* [WHAT IS REQUIRED]:
Images are to be omitted, and the rest of the records reproduced exactly.

------------------------------------------------------------------------

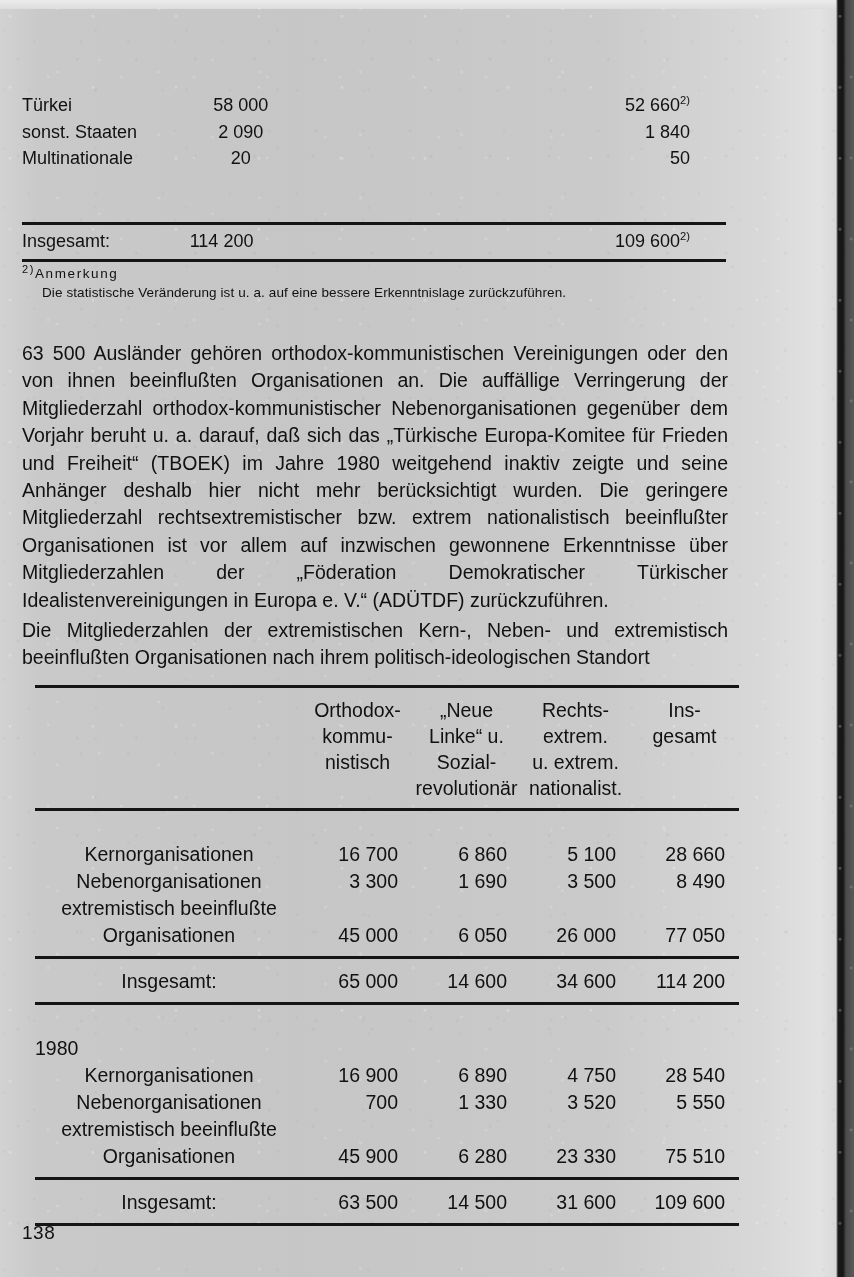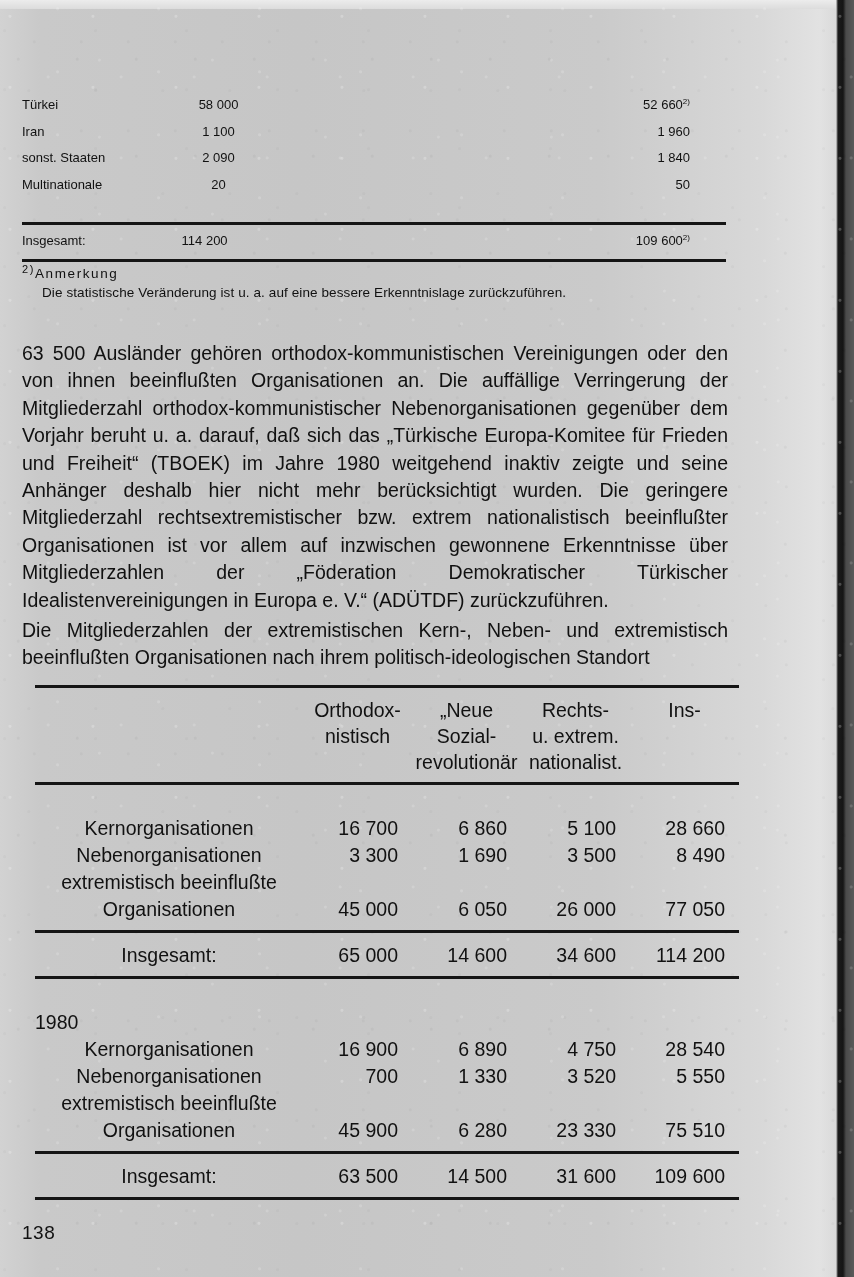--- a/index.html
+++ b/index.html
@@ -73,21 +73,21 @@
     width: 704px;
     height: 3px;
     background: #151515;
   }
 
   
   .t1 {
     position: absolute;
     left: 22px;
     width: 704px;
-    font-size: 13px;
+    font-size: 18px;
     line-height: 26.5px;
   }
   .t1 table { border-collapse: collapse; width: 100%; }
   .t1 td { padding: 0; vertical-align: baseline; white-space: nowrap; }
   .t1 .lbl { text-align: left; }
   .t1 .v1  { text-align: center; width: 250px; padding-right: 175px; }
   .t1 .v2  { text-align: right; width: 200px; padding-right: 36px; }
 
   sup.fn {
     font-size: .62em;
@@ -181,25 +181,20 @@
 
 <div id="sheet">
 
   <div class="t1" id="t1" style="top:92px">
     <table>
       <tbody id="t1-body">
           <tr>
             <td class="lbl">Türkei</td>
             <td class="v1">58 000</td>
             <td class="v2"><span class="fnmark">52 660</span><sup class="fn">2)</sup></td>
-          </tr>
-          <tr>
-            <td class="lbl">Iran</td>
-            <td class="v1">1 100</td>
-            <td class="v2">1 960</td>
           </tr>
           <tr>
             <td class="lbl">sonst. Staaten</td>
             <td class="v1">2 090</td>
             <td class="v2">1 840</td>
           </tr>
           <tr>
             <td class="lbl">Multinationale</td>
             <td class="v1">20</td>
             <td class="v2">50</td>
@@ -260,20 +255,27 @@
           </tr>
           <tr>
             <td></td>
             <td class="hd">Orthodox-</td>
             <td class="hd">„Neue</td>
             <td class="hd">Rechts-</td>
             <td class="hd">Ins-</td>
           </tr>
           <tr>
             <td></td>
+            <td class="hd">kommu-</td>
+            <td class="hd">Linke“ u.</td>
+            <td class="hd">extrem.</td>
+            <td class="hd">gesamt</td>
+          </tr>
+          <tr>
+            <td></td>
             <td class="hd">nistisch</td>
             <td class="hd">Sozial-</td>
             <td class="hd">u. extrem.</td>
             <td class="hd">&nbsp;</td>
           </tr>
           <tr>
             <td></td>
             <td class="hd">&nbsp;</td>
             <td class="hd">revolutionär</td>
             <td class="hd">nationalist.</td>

------------------------------------------------------------------------

* [TASK SOLUTION]:
--- a/index.html
+++ b/index.html
@@ -73,21 +73,21 @@
     width: 704px;
     height: 3px;
     background: #151515;
   }
 
   
   .t1 {
     position: absolute;
     left: 22px;
     width: 704px;
-    font-size: 13px;
+    font-size: 18px;
     line-height: 26.5px;
   }
   .t1 table { border-collapse: collapse; width: 100%; }
   .t1 td { padding: 0; vertical-align: baseline; white-space: nowrap; }
   .t1 .lbl { text-align: left; }
   .t1 .v1  { text-align: center; width: 250px; padding-right: 175px; }
   .t1 .v2  { text-align: right; width: 200px; padding-right: 36px; }
 
   sup.fn {
     font-size: .62em;
@@ -181,25 +181,20 @@
 
 <div id="sheet">
 
   <div class="t1" id="t1" style="top:92px">
     <table>
       <tbody id="t1-body">
           <tr>
             <td class="lbl">Türkei</td>
             <td class="v1">58 000</td>
             <td class="v2"><span class="fnmark">52 660</span><sup class="fn">2)</sup></td>
-          </tr>
-          <tr>
-            <td class="lbl">Iran</td>
-            <td class="v1">1 100</td>
-            <td class="v2">1 960</td>
           </tr>
           <tr>
             <td class="lbl">sonst. Staaten</td>
             <td class="v1">2 090</td>
             <td class="v2">1 840</td>
           </tr>
           <tr>
             <td class="lbl">Multinationale</td>
             <td class="v1">20</td>
             <td class="v2">50</td>
@@ -260,20 +255,27 @@
           </tr>
           <tr>
             <td></td>
             <td class="hd">Orthodox-</td>
             <td class="hd">„Neue</td>
             <td class="hd">Rechts-</td>
             <td class="hd">Ins-</td>
           </tr>
           <tr>
             <td></td>
+            <td class="hd">kommu-</td>
+            <td class="hd">Linke“ u.</td>
+            <td class="hd">extrem.</td>
+            <td class="hd">gesamt</td>
+          </tr>
+          <tr>
+            <td></td>
             <td class="hd">nistisch</td>
             <td class="hd">Sozial-</td>
             <td class="hd">u. extrem.</td>
             <td class="hd">&nbsp;</td>
           </tr>
           <tr>
             <td></td>
             <td class="hd">&nbsp;</td>
             <td class="hd">revolutionär</td>
             <td class="hd">nationalist.</td>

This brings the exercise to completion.